## Source extract
Instead, he goes all Sherlock and decides to delve into Kazran’s past, inspired by the fact all of his chairs are turned away from a portrait of his stern looking father and the fact Kazran couldn’t bring himself to clobber a small child – not to mention the obvious Dickensian parallels.

“I despise Christmas”
“You shouldn’t. It’s very you.”
“Why?”
“Halfway out of the dark.”

It’s fairly clear from the outset that the Doctor will save the day. I mean, it’s the age old story, isn’t it? Man starts out mean, his childhood is rewritten by a time travelling eccentric, he befriends a flying shark, has a doomed romance with a frozen woman, becomes mean again, meets his younger self, is transformed by the healing power of love and finally agrees not to let 4,004 people die.

Rather than invoking large scale peril, e.g. the city of London being eaten by galactic space wolves, this festive Doctor Who plays like a delicate and almost poetic human drama, asking questions like: are children doomed to turn into their parents? Can people really change? And, more importantly, do the cloud-dwelling fish really like Katharine Jenkins singing to them or are they just stunned by her mighty vocal chords?

To be honest, the whole thing was almost too emotional at times. My tear ducts were welling up almost constantly as I watched a little boy struggle not to turn into his tyrannical father, fall in love for the first time and lose that love all within the space of about thirty minutes. It made the beginning of ‘Up’ look positively cheery, frankly.

(A block of data)
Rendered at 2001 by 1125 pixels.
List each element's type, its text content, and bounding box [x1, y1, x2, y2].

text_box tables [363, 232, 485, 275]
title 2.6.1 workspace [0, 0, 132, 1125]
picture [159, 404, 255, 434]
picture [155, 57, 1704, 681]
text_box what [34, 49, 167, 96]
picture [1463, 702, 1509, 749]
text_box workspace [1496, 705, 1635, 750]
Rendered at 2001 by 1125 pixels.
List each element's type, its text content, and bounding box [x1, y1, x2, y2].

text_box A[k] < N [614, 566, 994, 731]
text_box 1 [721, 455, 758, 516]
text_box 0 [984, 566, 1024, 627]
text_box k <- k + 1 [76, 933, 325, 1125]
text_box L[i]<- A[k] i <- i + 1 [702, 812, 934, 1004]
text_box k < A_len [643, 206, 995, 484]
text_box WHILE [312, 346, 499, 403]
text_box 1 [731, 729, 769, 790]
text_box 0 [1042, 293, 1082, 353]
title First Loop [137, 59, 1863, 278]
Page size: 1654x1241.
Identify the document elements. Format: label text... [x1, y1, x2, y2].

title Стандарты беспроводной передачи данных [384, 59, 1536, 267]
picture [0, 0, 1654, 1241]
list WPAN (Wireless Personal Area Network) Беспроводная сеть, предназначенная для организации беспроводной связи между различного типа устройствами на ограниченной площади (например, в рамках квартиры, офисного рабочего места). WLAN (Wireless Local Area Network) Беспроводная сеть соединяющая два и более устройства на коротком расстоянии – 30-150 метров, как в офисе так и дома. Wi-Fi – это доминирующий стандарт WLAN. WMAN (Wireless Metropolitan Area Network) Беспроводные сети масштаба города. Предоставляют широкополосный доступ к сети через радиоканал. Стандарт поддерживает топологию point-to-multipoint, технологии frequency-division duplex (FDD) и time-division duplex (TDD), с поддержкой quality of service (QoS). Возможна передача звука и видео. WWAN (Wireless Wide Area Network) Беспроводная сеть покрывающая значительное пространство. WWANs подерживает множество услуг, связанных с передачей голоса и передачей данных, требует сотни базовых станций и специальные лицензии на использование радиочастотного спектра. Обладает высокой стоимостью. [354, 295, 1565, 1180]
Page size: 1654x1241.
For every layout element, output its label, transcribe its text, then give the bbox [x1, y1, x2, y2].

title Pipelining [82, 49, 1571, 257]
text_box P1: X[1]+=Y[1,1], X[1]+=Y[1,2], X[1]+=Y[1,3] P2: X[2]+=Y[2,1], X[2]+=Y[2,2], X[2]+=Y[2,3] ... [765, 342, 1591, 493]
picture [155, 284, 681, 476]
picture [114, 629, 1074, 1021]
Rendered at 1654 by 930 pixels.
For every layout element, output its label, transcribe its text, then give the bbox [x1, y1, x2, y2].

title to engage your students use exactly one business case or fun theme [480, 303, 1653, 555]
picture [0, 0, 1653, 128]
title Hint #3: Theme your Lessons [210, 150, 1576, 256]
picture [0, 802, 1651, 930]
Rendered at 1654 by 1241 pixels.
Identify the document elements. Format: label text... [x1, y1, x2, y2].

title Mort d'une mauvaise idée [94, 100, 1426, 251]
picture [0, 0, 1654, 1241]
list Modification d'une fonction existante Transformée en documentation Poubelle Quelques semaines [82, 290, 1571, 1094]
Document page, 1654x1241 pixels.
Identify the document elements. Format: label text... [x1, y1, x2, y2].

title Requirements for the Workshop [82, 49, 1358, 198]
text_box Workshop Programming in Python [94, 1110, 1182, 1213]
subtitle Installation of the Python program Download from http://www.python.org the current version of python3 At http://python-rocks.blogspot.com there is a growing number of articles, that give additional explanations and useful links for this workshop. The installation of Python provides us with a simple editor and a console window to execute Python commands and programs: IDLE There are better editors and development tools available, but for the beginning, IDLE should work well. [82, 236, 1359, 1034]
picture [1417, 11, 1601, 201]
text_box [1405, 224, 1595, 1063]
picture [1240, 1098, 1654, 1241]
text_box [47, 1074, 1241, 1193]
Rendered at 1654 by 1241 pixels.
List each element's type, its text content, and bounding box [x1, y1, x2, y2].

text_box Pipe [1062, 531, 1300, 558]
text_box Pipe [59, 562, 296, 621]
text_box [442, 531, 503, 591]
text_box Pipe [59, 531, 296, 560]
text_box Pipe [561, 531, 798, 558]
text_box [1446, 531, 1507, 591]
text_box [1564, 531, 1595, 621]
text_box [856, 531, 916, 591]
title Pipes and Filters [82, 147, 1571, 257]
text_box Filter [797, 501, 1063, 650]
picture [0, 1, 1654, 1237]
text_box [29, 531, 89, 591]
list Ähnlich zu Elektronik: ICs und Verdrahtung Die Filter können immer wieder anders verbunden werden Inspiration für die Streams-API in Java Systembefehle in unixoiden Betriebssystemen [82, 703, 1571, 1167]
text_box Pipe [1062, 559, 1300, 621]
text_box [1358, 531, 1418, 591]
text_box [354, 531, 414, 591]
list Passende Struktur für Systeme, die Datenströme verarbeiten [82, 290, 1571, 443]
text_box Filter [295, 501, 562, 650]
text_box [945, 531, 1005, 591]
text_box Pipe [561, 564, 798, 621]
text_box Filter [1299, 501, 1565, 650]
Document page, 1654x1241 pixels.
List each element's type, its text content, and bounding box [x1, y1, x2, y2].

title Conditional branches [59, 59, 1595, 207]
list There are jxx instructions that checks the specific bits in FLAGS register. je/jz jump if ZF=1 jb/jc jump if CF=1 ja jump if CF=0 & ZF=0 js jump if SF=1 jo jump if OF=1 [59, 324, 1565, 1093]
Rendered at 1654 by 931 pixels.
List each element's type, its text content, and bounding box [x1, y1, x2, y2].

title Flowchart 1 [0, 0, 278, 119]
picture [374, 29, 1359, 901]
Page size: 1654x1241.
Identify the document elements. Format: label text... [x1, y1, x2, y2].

## Exercise requirements
(a) Based on the Doctor Who Christmas review, decide whether each statement agrees with the text. Answer yes or no for each, quoting the words of the review that decide it. (i) Kazran's chairs are turned away from a portrait of his father. (ii) The episode centers on large-scale peril threatening London. (iii) In the end, Kazran agrees not to let 4,004 people die.
(b) According to the Doctor Who Christmas review, what did the episode make look positively cheery?
(c) Reproduce the passage of the Doctor Who Christmas review from "It’s fairly clear" to "mighty vocal chords?".

## Worked solutions
(a)
(i) Yes: "all of his chairs are turned away from a portrait of his stern looking father"
(ii) No: "Rather than invoking large scale peril, e.g. the city of London being eaten by galactic space wolves, this festive Doctor Who plays like a delicate and almost poetic human drama"
(iii) Yes: "finally agrees not to let 4,004 people die"

(b) The beginning of ‘Up’.

(c)
It’s fairly clear from the outset that the Doctor will save the day. I mean, it’s the age old story, isn’t it? Man starts out mean, his childhood is rewritten by a time travelling eccentric, he befriends a flying shark, has a doomed romance with a frozen woman, becomes mean again, meets his younger self, is transformed by the healing power of love and finally agrees not to let 4,004 people die.

Rather than invoking large scale peril, e.g. the city of London being eaten by galactic space wolves, this festive Doctor Who plays like a delicate and almost poetic human drama, asking questions like: are children doomed to turn into their parents? Can people really change? And, more importantly, do the cloud-dwelling fish really like Katharine Jenkins singing to them or are they just stunned by her mighty vocal chords?